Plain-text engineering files
►

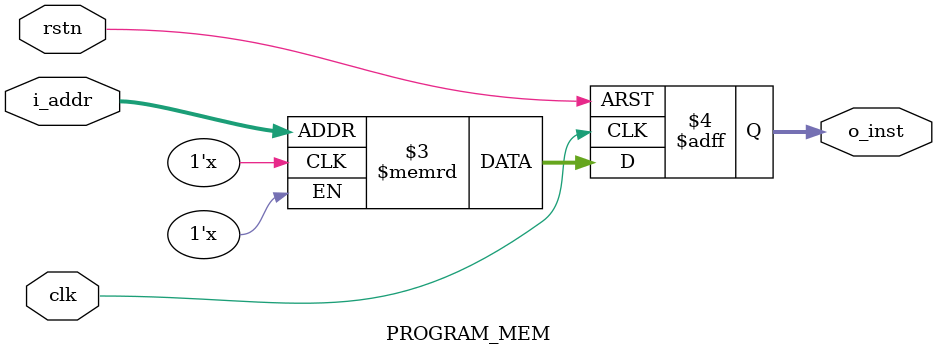
<source format=sv>
`timescale 1ns / 1ps


module PROGRAM_MEM
#( parameter MEMSIZE = 10 )
(
   input  logic                   clk, 
   input  logic                   rstn, 
   input  logic [(MEMSIZE-1):0]   i_addr,
   output logic [31:0]            o_inst 
    );
    
    
logic [31:0] ROM [(2**MEMSIZE-1):0];


always_ff @(posedge clk or negedge rstn)
begin
   if(!rstn)
   begin
      o_inst <= 32'h13; // NOP INSTRUCTION 
   end else begin
      o_inst <= ROM[i_addr];
   end 
end 


    
    
    
endmodule

</source>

◄

> [BRIEF]
In case the records contain pictures, keep those out and repeat the rest exactly.

> [RESULT OF THIS TASK]
<source format=sv>
`timescale 1ns / 1ps


module PROGRAM_MEM
#( parameter MEMSIZE = 10 )
(
   input  logic                   clk, 
   input  logic                   rstn, 
   input  logic [(MEMSIZE-1):0]   i_addr,
   output logic [31:0]            o_inst 
    );
    
    
logic [31:0] ROM [(2**MEMSIZE-1):0];


always_ff @(posedge clk or negedge rstn)
begin
   if(!rstn)
   begin
      o_inst <= 32'h13; // NOP INSTRUCTION 
   end else begin
      o_inst <= ROM[i_addr];
   end 
end 


    
    
    
endmodule

</source>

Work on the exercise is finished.